A Quick Guide to Deal with Missing Data

  • Imputation techniques
  • Packages for imputations

Types of missing values

In general, there are three basic types of missing data.

Missing completely at random(MCAR)

As the name suggests, missed values are generated randomly in our data irrespective of relationships between any values, feature(observed or unobserved) and the missingness of the data.

  • Missed readings filled in any laboratory during any experiment.

Missing at random(MAR)

Values missed in a feature are not related to the feature itself but to other features in the data.

  • In any production line’s records, missing values generated for a component due to failure of different component comes under this category.

Missing not at random(MNAR)

if Values that are missed in a feature are related to the feature itself can be called MNAR. this type of missing value is most challenging to handle.

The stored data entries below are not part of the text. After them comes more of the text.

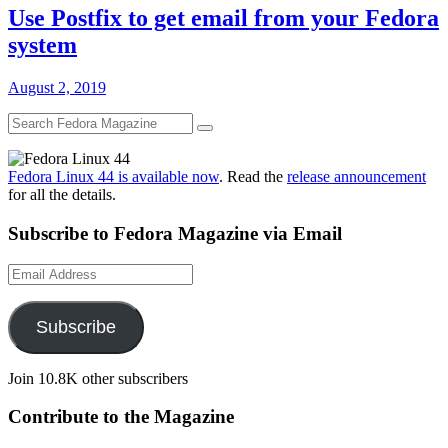
Use Postfix to get email from your Fedora
system
August 2, 2019
Fedora Linux 44 is available now
. Read the
release announcement
for all the details.
Subscribe to Fedora Magazine via Email
Email
Address
Subscribe
Join 10.8K other subscribers
Contribute to the Magazine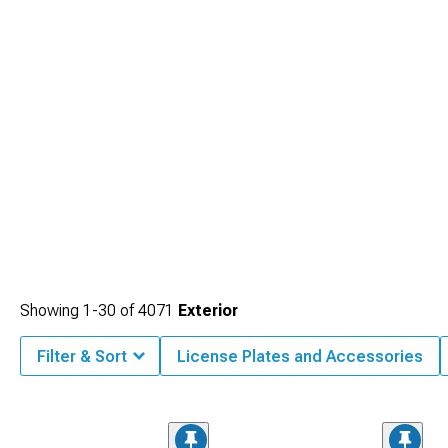
Showing
1-
30
of
4071
Exterior
Filter & Sort
License Plates and Accessories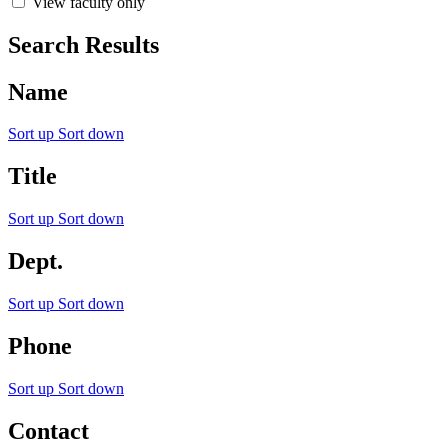
View faculty only
Search Results
Name
Sort up
Sort down
Title
Sort up
Sort down
Dept.
Sort up
Sort down
Phone
Sort up
Sort down
Contact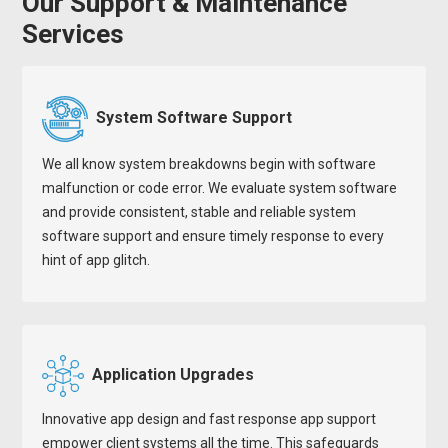
Our Support & Maintenance
Services
System Software Support
We all know system breakdowns begin with software
malfunction or code error. We evaluate system software
and provide consistent, stable and reliable system
software support and ensure timely response to every
hint of app glitch.
Application Upgrades
Innovative app design and fast response app support
empower client systems all the time. This safeguards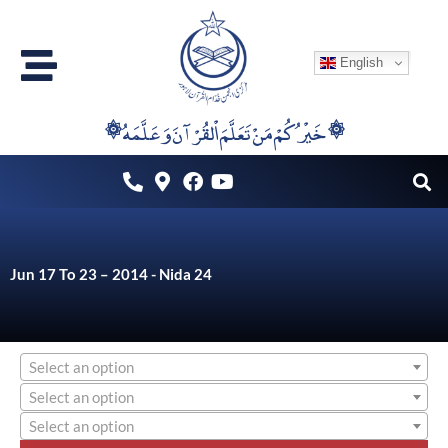
Skip
to
English
content
۞خَيْرُكُمْ مَنْ تَعَلَّمَ اْلقُرْآنَ وَعَلَّمَهُ ۞
Jun 17 To 23 – 2014 - Nida 24
Select an option
Select an option
Select an option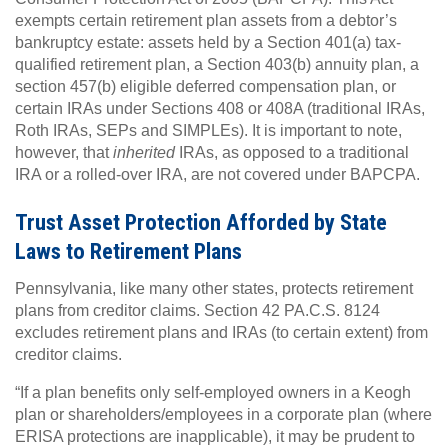
exempts certain retirement plan assets from a debtor’s
bankruptcy estate: assets held by a Section 401(a) tax-
qualified retirement plan, a Section 403(b) annuity plan, a
section 457(b) eligible deferred compensation plan, or
certain IRAs under Sections 408 or 408A (traditional IRAs,
Roth IRAs, SEPs and SIMPLEs). It is important to note,
however, that
inherited
IRAs, as opposed to a traditional
IRA or a rolled-over IRA, are not covered under BAPCPA.
Trust Asset Protection Afforded by State
Laws to Retirement Plans
Pennsylvania, like many other states, protects retirement
plans from creditor claims. Section 42 PA.C.S. 8124
excludes retirement plans and IRAs (to certain extent) from
creditor claims.
“If a plan benefits only self-employed owners in a Keogh
plan or shareholders/employees in a corporate plan (where
ERISA protections are inapplicable), it may be prudent to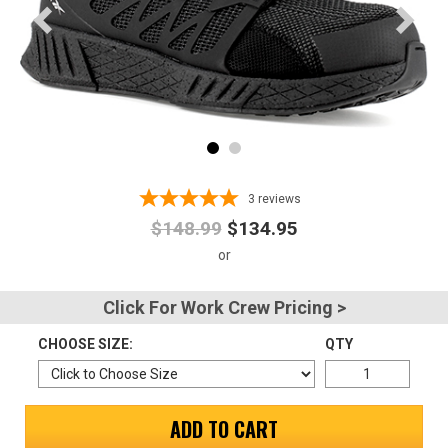
Advanced
Search
Sign
In
3
reviews
(Optional)
$148.99
$134.95
Email
Address
Click For Work Crew Pricing >
CHOOSE SIZE:
QTY
Password
ADD TO CART
Log In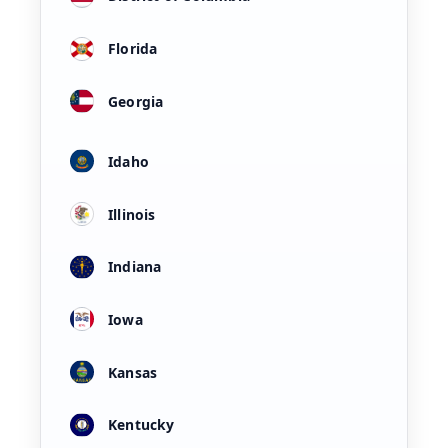
Florida
Georgia
Idaho
Illinois
Indiana
Iowa
Kansas
Kentucky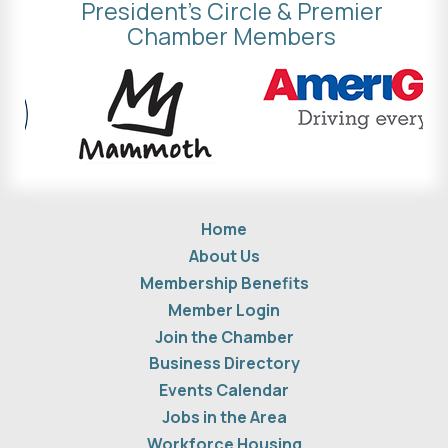
President's Circle & Premier
Chamber Members
Home
About Us
Membership Benefits
Member Login
Join the Chamber
Business Directory
Events Calendar
Jobs in the Area
Workforce Housing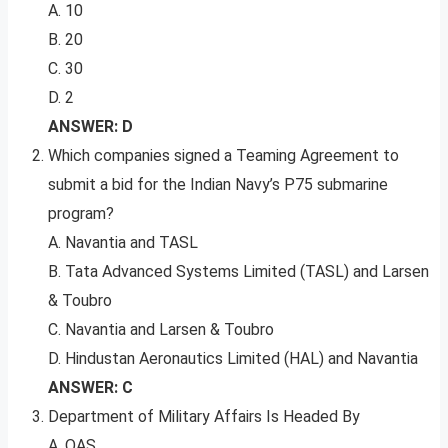
A. 10
B. 20
C. 30
D. 2
ANSWER: D
Which companies signed a Teaming Agreement to
submit a bid for the Indian Navy’s P75 submarine
program?
A. Navantia and TASL
B. Tata Advanced Systems Limited (TASL) and Larsen
& Toubro
C. Navantia and Larsen & Toubro
D. Hindustan Aeronautics Limited (HAL) and Navantia
ANSWER: C
Department of Military Affairs Is Headed By
A. OAS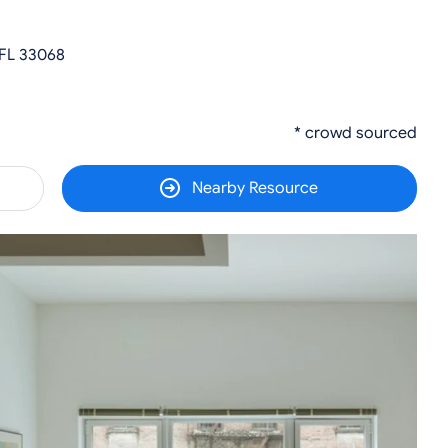
 FL 33068
* crowd sourced
Nearby Resource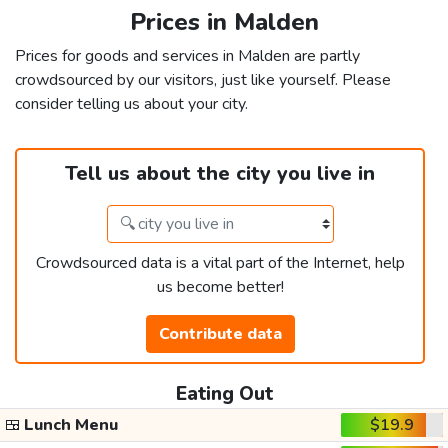
Prices in Malden
Prices for goods and services in Malden are partly
crowdsourced by our visitors, just like yourself. Please
consider telling us about your city.
Tell us about the city you live in
Crowdsourced data is a vital part of the Internet, help
us become better!
Contribute data
Eating Out
🍱
Lunch Menu
$19.9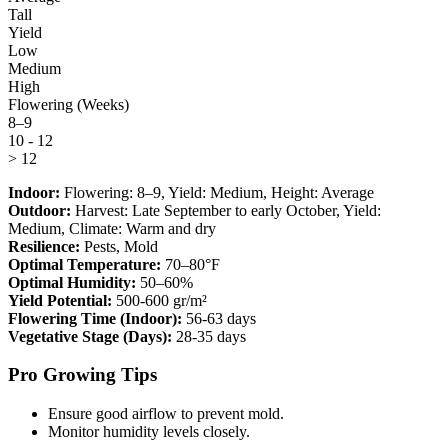
Tall
Yield
Low
Medium
High
Flowering (Weeks)
8–9
10 - 12
> 12
Indoor:
Flowering:
8–9
, Yield:
Medium
, Height:
Average
Outdoor:
Harvest:
Late September to early October
, Yield:
Medium
, Climate:
Warm and dry
Resilience:
Pests, Mold
Optimal Temperature:
70–80°F
Optimal Humidity:
50–60%
Yield Potential:
500-600 gr/m²
Flowering Time (Indoor):
56-63 days
Vegetative Stage (Days):
28-35 days
Pro Growing Tips
Ensure good airflow to prevent mold.
Monitor humidity levels closely.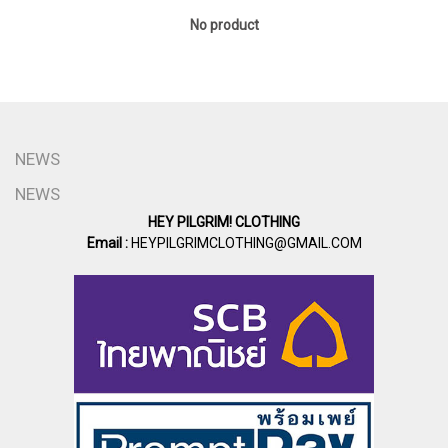
No product
NEWS
NEWS
HEY PILGRIM! CLOTHING
Email :
HEYPILGRIMCLOTHING@GMAIL.COM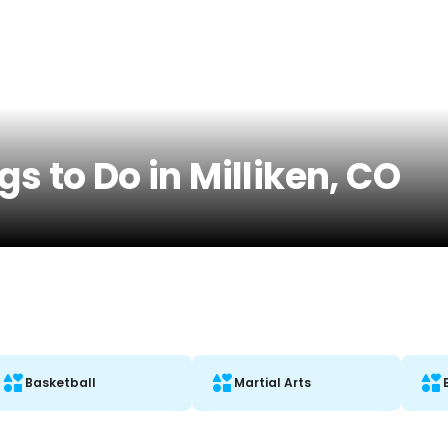
s to Do in Milliken, CO
Basketball
Martial Arts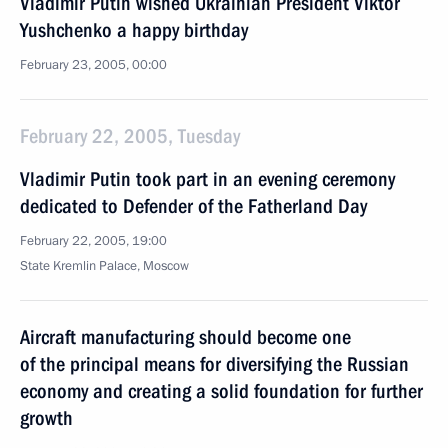
Vladimir Putin wished Ukrainian President Viktor
Yushchenko a happy birthday
February 23, 2005, 00:00
February 22, 2005, Tuesday
Vladimir Putin took part in an evening ceremony
dedicated to Defender of the Fatherland Day
February 22, 2005, 19:00
State Kremlin Palace, Moscow
Aircraft manufacturing should become one
of the principal means for diversifying the Russian
economy and creating a solid foundation for further
growth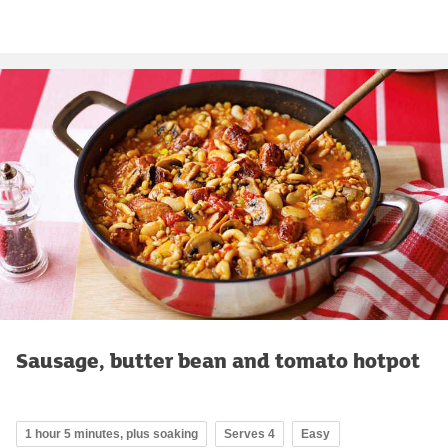
Sausage, butter bean and tomato hotpot
1 hour 5 minutes, plus soaking
Serves 4
Easy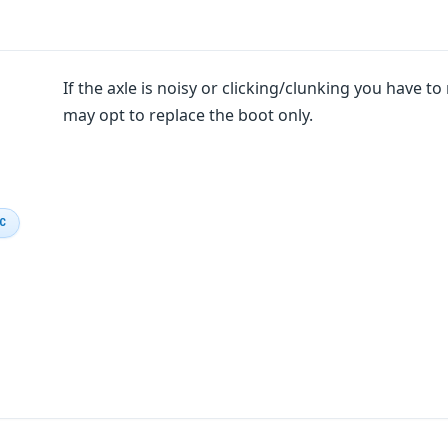
If the axle is noisy or clicking/clunking you have to r
may opt to replace the boot only.
IC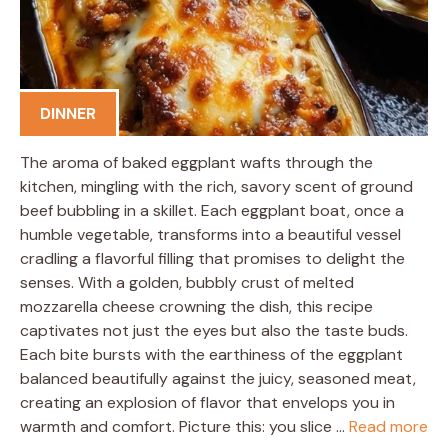
DINNER
The aroma of baked eggplant wafts through the
kitchen, mingling with the rich, savory scent of ground
beef bubbling in a skillet. Each eggplant boat, once a
humble vegetable, transforms into a beautiful vessel
cradling a flavorful filling that promises to delight the
senses. With a golden, bubbly crust of melted
mozzarella cheese crowning the dish, this recipe
captivates not just the eyes but also the taste buds.
Each bite bursts with the earthiness of the eggplant
balanced beautifully against the juicy, seasoned meat,
creating an explosion of flavor that envelops you in
warmth and comfort. Picture this: you slice …
Read more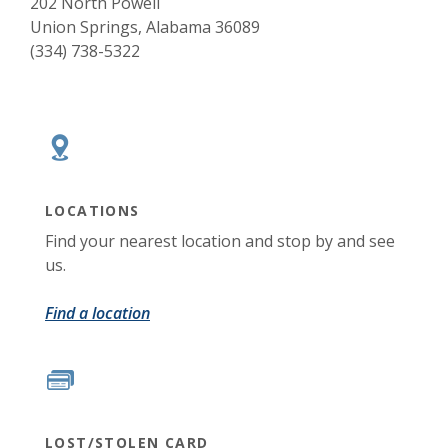
202 North Powell
Union Springs, Alabama 36089
(334) 738-5322
LOCATIONS
Find your nearest location and stop by and see
us.
Find a location
LOST/STOLEN CARD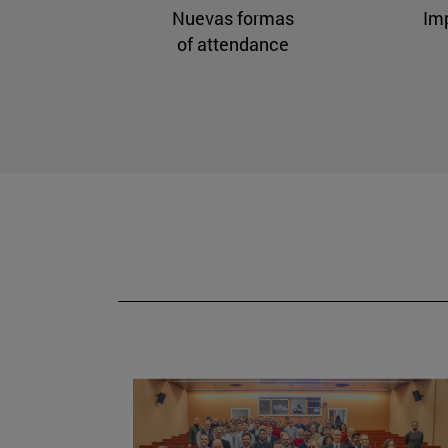
Nuevas formas
Im
of attendance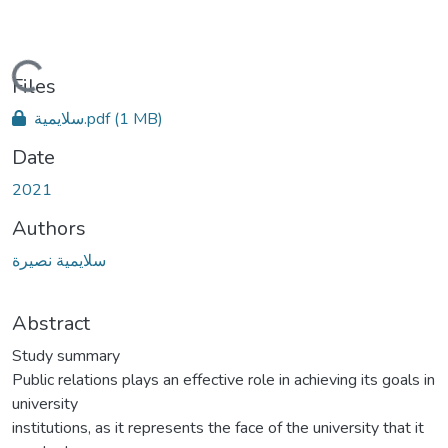
ding...
Files
سلايمية.pdf
(1 MB)
Date
2021
Authors
سلايمية نصيرة
Abstract
Study summary
Public relations plays an effective role in achieving its goals in
university
institutions, as it represents the face of the university that it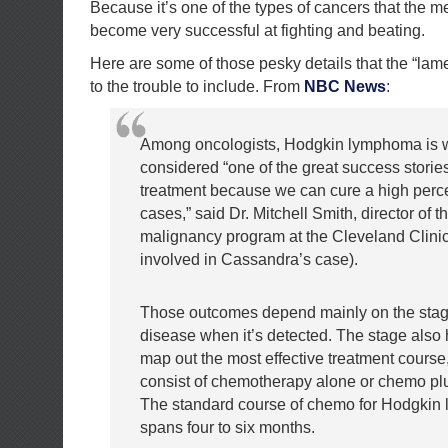
Because it’s one of the types of cancers that the 
become very successful at fighting and beating.
Here are some of those pesky details that the “la
to the trouble to include. From
NBC News
:
Among oncologists, Hodgkin lymphoma is 
considered “one of the great success stories
treatment because we can cure a high perce
cases,” said Dr. Mitchell Smith, director of 
malignancy program at the Cleveland Clinic.
involved in Cassandra’s case).
Those outcomes depend mainly on the stag
disease when it’s detected. The stage also 
map out the most effective treatment course
consist of chemotherapy alone or chemo plu
The standard course of chemo for Hodgki
spans four to six months.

  • In a survey, participants refused to talk about their pay scale.

Imputation techniques

There are four main methods of handling missing data in datasets:

  • Imputation of missing data
  • Applying models like XGBoost that support the existence of missing data.
  • Use models for imputation of missing data like maximum likelihood estimation.
  • K-nearest neighbour: this is a clustering process that tells about the nearest values, which can be used to fill missing values instances.
  • Multivariate Imputation by Chained Equations(MICE): in this method, we use machine learning models and different data features to predict the values for replacing missing values in a particular feature.
  • Iterative Regression Imputation: train a model for each feature with missing values.

Packages for imputations

There are various python packages to deal with missing values. Let’s take a look at these packages.

Mean/Median/Mode imputation

sklearn.impute.SimpleImputer(missing_values=np.nan, strategy=mean/meadian/mode’).fit_transform(incomplete_feature)

k-nearest neighbours (kNN) imputation

fancyimpute.KNN(k=n).fit_transform(incomplete_feature)

Matrix factorization (MF) imputation

fancyimpute.MatrixFactorization().fit_transform(XY_incomplete)

Multivariate imputation(Regularized Linear Regression)

sklearn.impute.IterativeImputer().fit_transform(incomplete_feature)

Multivariate imputation(Random Forest Regression)

sklearn.impute.IterativeImputer(estimator= RandomForestRegressor().fit_transform(incomplete_feature)

Final words

In this quick guide, we have discussed small definitions of basic types of missing values that can harm our data modelling in real life. These missing values require different treatments that we discussed in the second section, and some python packages help in the treatment of missing values given in the third section.